## PROVIDED PASSAGE
He loved his chisel better than his brush, and was accustomed to say that when weary he carved for rest. One of his pupils expressed great surprise at this, when Cano answered, "Blockhead, don't you perceive that to create form and relief on a flat surface is a greater service than to fashion one shape into another?"
The most beautiful sculpture by Cano which remains is a Virgin about a foot high in the Sacristy of the Cathedral of Granada, where there are several other statuettes by him. These are colored in a manner which the Spaniards call "estofado;" it has the effect to soften the whole appearance of the works, like an enamel. At the entrance of the choir of the cathedral there are two colossal busts by Cano; they are grand works, and are called Adam and Eve.
Pedro Roldan (1624-1700), born at Seville, is an interesting sculptor because of his work, and on account of his being the last one whose manner was like that of Juni and Hernandez. His first celebrated work was the high-altar in the chapel of the Biscayans in the Franciscan convent. When the Caridad, or Hospital of Charity, was restored, Roldan executed the last great work in painted sculpture; it was an immense piece for the centre of the retablo of the high-altar of the church, and represented the Entombment of Christ.

## Source records

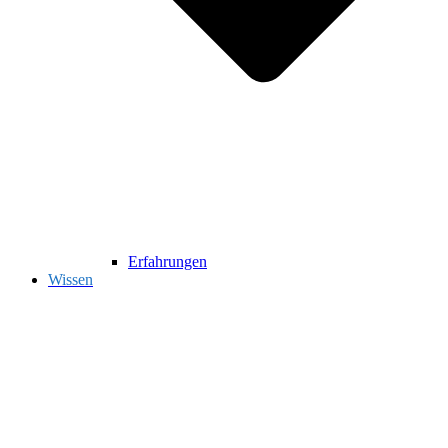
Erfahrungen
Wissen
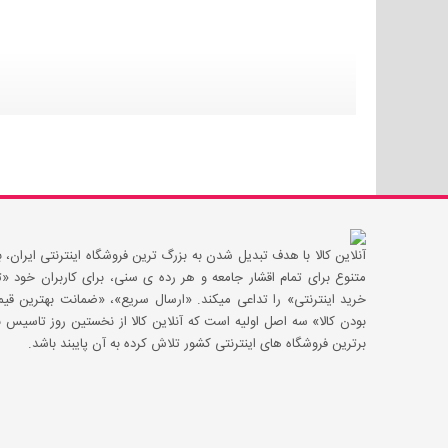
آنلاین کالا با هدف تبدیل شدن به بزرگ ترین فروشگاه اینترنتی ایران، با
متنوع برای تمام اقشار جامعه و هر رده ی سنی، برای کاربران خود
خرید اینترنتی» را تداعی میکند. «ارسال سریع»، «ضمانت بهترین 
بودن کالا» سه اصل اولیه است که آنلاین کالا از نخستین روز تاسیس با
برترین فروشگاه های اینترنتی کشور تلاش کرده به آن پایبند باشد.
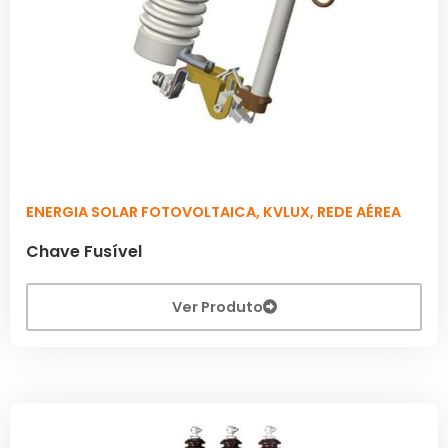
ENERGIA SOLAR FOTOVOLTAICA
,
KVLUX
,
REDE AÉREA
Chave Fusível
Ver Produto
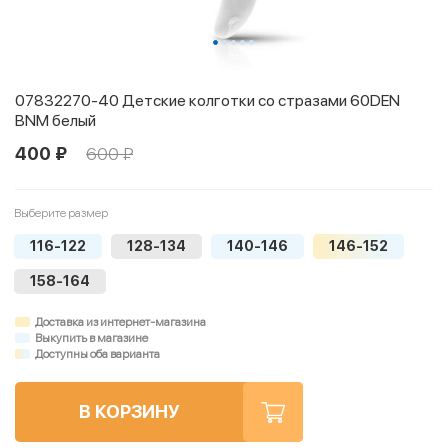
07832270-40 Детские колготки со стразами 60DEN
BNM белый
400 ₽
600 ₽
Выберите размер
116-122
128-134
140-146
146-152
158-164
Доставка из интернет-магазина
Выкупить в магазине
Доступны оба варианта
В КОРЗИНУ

## WHAT TO DO
Resume the passage on Spanish sculptors, picking up after its final sentence.

## EXERCISE ANSWER
Seville abounds in his works, and he executed bas-reliefs in stone for the exterior of the Cathedral at Jaen. He was so devoted to his art that he felt every moment to be lost that was not spent in its service. He married a lady of good family, and lived in the country; when obliged to go to Seville he was accustomed to carry a lump of clay, and model from it as he rode along. Roldan was not by any means the best of Spanish sculptors, but he had great skill in the composition of his works, and the draperies and all the details were carefully studied. His daughter, Doña Luisa Roldan, studied sculpture under her father's instruction, and became a good artist; he was accustomed to allow her to superintend her studio and his pupils. She often aided him by her suggestions, and on one occasion, when a statue that he had made was rejected, she pointed out to him certain anatomical defects, which he remedied, and the whole appearance of the work was so changed that it was thought to be new, and was accepted for the place for which it had been ordered.
The works executed by Doña Luisa were principally small figures of the Virgin, the Adoration of the Shepherds, and kindred subjects. Several of these were presented to King Charles II., and he was so pleased by them that he ordered a life-size statue of St. Michael for the Church of the Escorial. She executed this to his satisfaction, and he then appointed her sculptress in ordinary to the king. She died at Madrid in 1704, surviving her father but four years. She left works in various convents and churches.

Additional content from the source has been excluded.